A wonderful 1775 map of the Americas or Western Hemisphere by John Green, also known as Braddock Mead. The map in fact consists of three related maps covering, from top: Canada and the Arctic; the modern day United States, Central America, and the West Indies; and South America. The map is a masterpiece of late 18th century cartography by one of the least understood and most controversial cartographers of his age. Mead composed the map in protest to what he believed to be the flagrantly spurious and irresponsible speculative cartography of Frenchmen Joseph-Nicolas De l'Isle (1688 - 1768) and Phillipe Buache (1700 - 1773).
A Forthright Cartographer
The cartographer, Braddock Mead / John Green, is uncommonly forthright with his process and, through his many annotations, we can to some extant begin to understand his reasoning as he attempts to piece together a mostly unexplored land. We imagine him leaning over a desk strewn with conflicting maps prepared by his contemporaries. We imagine him drawing tables of latitudinal and longitudinal points drawn from the records of known navigators and comparing them with those of other cartographers - much as appears in the 'Comparative Table' at top center. Here, Mead offers his own latitudes and longitudes and compares them with those of Bellin, and D'Anville, thus arguing for the superiority of his own research. Throughout he references explorations and discoveries, often offering commentary and delineating the route of notable navigators including Baffin, Hudson, Vitus Bering, and others
Focusing on Alaska (Bering Strait) and the Canadian Arctic, the map covers from the Sea of Okhotsk (Penschinaska Guba) to Iceland and the east coast of Greenland from about 85 degrees north latitude to the southern shores of Greenland and Hudson Bay.
┄┄┄┄┄┄
## EXERCISE REQUIREMENTS
- 1) Reproduce the passage of the 1775 map description from "A wonderful 1775" to "(1700 - 1773).".
- 2) According to the 1775 map description, whose latitudes and longitudes does Mead compare with his own in the "Comparative Table"?
┄┄┄┄┄┄
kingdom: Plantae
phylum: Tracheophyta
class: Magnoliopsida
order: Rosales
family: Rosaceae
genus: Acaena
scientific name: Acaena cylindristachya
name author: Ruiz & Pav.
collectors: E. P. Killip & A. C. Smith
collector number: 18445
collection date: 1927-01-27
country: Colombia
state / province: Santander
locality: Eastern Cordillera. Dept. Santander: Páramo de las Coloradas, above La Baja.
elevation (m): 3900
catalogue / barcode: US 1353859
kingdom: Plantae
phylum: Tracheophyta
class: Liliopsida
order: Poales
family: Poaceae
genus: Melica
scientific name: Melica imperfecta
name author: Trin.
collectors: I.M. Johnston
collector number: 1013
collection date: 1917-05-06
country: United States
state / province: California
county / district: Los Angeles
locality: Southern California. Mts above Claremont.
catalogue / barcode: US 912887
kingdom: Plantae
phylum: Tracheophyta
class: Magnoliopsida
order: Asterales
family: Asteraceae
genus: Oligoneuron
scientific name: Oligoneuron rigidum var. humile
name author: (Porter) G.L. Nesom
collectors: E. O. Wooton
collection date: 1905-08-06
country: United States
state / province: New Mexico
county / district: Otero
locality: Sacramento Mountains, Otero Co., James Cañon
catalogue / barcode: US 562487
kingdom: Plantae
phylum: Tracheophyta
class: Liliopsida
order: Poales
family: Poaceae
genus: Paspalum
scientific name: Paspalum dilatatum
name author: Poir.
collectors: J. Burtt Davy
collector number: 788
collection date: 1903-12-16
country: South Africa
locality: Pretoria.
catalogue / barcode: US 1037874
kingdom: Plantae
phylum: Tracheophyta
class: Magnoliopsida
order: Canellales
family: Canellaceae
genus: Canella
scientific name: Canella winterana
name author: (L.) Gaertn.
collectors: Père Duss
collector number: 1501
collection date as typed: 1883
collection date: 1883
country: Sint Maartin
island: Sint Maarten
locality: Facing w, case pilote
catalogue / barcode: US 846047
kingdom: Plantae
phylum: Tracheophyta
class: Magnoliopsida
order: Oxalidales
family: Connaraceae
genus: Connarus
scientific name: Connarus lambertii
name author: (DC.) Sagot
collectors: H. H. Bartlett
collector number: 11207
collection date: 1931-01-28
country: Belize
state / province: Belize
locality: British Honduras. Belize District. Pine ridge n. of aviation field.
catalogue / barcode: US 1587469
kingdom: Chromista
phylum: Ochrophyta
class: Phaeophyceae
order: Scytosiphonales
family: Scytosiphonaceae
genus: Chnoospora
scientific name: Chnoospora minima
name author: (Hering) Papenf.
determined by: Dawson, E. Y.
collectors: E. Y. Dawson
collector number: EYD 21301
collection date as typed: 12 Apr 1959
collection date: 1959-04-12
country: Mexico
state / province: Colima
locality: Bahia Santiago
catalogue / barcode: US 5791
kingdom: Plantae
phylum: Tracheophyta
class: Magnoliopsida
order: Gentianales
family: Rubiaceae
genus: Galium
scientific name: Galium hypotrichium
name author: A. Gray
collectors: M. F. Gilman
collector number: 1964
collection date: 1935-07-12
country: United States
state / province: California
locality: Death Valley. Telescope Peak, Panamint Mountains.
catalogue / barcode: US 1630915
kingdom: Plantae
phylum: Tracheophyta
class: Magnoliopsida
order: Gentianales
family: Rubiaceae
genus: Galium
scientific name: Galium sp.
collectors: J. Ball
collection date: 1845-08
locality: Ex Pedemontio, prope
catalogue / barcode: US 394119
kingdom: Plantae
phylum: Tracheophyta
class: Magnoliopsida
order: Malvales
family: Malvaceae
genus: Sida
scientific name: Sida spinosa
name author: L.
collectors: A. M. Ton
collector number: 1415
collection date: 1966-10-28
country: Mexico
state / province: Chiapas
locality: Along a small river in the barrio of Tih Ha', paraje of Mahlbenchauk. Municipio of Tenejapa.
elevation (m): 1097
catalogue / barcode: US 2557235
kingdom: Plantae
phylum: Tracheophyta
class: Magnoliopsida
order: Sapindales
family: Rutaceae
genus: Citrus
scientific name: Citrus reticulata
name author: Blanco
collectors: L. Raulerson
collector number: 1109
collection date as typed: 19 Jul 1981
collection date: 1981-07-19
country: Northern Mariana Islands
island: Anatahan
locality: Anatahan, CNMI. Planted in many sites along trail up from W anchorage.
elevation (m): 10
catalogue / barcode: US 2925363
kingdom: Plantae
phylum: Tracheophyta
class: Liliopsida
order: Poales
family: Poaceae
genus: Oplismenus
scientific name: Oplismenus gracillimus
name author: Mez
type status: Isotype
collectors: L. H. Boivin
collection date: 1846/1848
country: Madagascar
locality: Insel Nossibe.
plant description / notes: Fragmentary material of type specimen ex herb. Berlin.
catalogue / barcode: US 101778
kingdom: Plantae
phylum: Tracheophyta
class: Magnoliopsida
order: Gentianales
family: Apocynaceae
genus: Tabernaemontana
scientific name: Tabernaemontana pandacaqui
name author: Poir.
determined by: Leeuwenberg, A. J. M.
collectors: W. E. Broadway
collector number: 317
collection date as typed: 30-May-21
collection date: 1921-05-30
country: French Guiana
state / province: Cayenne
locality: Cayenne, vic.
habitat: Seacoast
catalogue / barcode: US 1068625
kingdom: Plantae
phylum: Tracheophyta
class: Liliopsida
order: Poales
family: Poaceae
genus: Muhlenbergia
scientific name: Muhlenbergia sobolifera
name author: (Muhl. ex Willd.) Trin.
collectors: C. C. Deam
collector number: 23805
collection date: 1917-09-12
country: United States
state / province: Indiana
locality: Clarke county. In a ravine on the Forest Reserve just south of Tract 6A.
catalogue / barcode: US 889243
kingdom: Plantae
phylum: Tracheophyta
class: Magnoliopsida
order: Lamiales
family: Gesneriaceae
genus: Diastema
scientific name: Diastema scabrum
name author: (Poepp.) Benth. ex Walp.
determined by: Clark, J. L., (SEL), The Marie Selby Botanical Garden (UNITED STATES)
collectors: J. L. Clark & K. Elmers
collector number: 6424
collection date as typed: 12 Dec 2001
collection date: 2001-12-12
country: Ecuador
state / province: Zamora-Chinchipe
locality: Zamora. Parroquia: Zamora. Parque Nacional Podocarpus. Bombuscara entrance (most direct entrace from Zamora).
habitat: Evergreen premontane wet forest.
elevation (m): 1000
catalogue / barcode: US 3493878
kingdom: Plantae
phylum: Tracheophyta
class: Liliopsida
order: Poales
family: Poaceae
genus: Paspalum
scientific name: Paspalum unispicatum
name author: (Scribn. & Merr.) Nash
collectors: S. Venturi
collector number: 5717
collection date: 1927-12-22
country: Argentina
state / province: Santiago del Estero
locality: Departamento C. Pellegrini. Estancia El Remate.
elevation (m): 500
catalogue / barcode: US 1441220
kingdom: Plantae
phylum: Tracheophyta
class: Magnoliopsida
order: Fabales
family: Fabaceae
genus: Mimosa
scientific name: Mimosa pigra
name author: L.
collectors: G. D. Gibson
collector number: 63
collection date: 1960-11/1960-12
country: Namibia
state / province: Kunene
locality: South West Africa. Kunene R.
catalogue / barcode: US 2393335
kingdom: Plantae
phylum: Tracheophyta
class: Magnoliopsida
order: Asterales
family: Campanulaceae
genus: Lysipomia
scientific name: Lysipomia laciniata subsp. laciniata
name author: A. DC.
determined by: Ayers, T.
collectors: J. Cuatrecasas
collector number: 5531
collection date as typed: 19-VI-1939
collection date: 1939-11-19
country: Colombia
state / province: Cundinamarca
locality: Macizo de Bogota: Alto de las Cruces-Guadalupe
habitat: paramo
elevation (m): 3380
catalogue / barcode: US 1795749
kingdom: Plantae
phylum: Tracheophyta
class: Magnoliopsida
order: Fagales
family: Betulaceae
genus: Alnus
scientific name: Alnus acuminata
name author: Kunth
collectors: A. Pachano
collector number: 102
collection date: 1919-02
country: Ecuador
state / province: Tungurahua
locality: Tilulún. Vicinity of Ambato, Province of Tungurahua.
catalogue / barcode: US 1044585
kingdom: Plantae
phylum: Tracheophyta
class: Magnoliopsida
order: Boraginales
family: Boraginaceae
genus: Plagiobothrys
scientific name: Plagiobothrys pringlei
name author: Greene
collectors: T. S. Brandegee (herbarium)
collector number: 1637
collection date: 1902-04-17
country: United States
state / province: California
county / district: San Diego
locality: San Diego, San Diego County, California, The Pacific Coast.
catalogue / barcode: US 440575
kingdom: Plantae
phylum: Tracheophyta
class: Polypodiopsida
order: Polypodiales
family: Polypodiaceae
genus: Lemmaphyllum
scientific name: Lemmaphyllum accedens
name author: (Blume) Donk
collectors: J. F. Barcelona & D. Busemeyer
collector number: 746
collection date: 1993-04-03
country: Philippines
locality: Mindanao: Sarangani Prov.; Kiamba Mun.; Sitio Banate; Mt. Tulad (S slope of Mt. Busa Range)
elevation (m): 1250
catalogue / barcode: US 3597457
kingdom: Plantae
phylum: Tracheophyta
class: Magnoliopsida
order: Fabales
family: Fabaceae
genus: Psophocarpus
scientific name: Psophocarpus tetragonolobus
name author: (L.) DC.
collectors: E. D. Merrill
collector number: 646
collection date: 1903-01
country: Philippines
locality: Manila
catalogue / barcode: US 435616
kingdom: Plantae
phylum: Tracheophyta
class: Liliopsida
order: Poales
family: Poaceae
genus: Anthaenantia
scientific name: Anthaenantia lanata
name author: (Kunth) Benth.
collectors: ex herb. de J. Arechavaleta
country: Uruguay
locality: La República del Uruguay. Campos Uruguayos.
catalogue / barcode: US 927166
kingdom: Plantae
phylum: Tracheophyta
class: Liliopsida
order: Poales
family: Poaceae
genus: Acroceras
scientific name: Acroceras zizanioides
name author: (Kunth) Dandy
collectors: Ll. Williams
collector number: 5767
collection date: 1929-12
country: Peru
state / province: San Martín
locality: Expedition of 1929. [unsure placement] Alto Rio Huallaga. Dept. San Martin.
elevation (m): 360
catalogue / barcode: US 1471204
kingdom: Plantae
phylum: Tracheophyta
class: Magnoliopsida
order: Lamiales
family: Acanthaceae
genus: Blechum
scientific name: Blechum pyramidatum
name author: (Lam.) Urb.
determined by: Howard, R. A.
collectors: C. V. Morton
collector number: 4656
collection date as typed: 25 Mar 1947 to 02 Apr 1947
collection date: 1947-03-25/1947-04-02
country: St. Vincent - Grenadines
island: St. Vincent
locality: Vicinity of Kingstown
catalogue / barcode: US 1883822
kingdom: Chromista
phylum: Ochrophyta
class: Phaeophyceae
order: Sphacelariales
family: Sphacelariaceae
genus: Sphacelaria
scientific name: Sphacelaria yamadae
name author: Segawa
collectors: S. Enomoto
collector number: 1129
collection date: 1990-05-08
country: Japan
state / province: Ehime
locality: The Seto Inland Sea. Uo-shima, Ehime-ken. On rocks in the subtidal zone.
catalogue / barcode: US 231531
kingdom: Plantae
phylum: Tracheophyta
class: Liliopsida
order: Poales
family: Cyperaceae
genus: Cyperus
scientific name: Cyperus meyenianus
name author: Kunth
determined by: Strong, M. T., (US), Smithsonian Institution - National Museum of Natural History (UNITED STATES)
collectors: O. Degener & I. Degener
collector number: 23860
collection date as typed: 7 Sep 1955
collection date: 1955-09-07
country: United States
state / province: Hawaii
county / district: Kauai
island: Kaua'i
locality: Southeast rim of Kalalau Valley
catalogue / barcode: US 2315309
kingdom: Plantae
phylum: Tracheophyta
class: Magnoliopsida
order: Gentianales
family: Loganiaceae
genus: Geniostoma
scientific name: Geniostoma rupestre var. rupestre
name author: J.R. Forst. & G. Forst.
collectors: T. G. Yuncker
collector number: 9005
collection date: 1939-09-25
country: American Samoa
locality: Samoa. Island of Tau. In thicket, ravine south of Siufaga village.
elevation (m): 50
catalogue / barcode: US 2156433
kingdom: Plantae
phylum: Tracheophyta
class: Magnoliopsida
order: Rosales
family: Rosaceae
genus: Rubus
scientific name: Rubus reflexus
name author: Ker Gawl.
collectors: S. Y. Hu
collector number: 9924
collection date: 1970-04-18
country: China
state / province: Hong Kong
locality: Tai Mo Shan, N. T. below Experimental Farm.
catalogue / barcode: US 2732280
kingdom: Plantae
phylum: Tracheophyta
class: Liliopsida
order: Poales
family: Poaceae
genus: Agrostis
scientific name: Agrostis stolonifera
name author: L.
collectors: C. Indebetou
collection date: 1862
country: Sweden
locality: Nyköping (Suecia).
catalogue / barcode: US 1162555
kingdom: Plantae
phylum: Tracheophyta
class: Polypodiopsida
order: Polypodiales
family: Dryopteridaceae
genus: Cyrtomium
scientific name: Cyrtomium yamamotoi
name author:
┄┄┄┄┄┄
## ANSWERS PROVIDED
- 1)
A wonderful 1775 map of the Americas or Western Hemisphere by John Green, also known as Braddock Mead. The map in fact consists of three related maps covering, from top: Canada and the Arctic; the modern day United States, Central America, and the West Indies; and South America. The map is a masterpiece of late 18th century cartography by one of the least understood and most controversial cartographers of his age. Mead composed the map in protest to what he believed to be the flagrantly spurious and irresponsible speculative cartography of Frenchmen Joseph-Nicolas De l'Isle (1688 - 1768) and Phillipe Buache (1700 - 1773).

- 2) Those of Bellin and D'Anville.